At Nick’s next group therapy session, Mario is obviously agitated and upset, though no one knows why. Nick wonders if it might have to do with Leo, as Leo left him several frantic messages over the weekend after Neysa apparently left him. Nick ignored the messages, no longer wanting anything to do with Leo. Mario is called into another room by his receptionist. The other group members leave when it appears that Mario isn’t coming back, but Nick stays, thinking back to the day he and Caitlin broke up. Mario eventually reenters the room and tells Nick that Leo killed Neysa and then committed suicide. Nick is horrified and sprints out the door, disgusted by the terrible realization that the same thing could have easily happened with him and Caitlin.
Nick thinks back to his last terrible fight with Caitlin. She had defied his order to not participate in the school talent show, and when she performed a romantic song for him up on stage, Nick became enraged, imagining that she was trying to humiliate him. After the performance, he beat Caitlin severely, only stopping when Tom discovered them in the parking lot and knocked Nick unconscious.
Still reeling from the news of Neysa's death, Nick calls Caitlin and tries to apologize sincerely, admitting that before he didn’t fully understand how his abuse impacted her. For the first time, he doesn’t try to win her back again, admitting that he now understands that she can’t like him anymore. Caitlin hangs up on him.
On the last day of group therapy, Nick is less excited that he thought he’d be. Mario announces that the “final” exam is to answer the question “What was this class about?” Unexpectedly, Nick tells the group that he thinks the class is about “being a loser” and opens up about his father’s abuse. He explains that he internalized his father’s taunts until an inner voice was constantly telling Nick that he was a failure. Every time Caitlin defied him, this voice would appear, and Nick would take his rage out on Caitlin to drown it out. However, he now realizes that harming her is what made him a loser. Nick asks Mario how to stop the voice, and Mario explains that none of them will ever be able to accept or trust the love of another person until they learn to believe in and respect themselves.

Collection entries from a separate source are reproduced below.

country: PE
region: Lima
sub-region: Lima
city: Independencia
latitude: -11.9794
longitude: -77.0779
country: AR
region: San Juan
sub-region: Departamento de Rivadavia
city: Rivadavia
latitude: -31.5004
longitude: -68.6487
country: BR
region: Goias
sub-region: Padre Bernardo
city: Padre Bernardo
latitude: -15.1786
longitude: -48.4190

Mario then reveals that he, too, was once an abuser and was ordered to take a class like the one they’re in now. He retook the class again and again until he became an instructor, which is when the voice in his own head finally stopped.
Nick announces that he now understands what the class has really been about—being "a man." Being a man is not about physical strength, says Nick, but about doing the right thing and taking responsibility for your actions, even when you desperately don’t want to. Mario tells Nick that he has “passed the test”; however, Nick approaches him after class and asks if he can retake the class again. Before leaving, Nick asks Mario to read his journal and they hug. That night, Nick finally finds the courage to stand up to his father and refuses to let him hit again.

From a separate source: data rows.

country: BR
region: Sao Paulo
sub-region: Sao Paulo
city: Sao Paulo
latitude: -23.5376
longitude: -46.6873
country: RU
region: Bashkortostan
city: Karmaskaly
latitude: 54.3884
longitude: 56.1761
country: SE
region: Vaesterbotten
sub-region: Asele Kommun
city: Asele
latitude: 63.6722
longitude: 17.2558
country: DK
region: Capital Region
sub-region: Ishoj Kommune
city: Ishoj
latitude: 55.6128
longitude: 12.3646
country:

Nick and Caitlin never reconcile, and she moves away to attend a school for performing arts and pursue her dream of being a singer. Before leaving, she confides in Tom about the abuse that Nick suffered at his father's hands and says she thinks Nick is changing for the better. Shocked that his friend never told him what he was going through, Tom approaches Nick, and the two begin the slow process of repairing their friendship.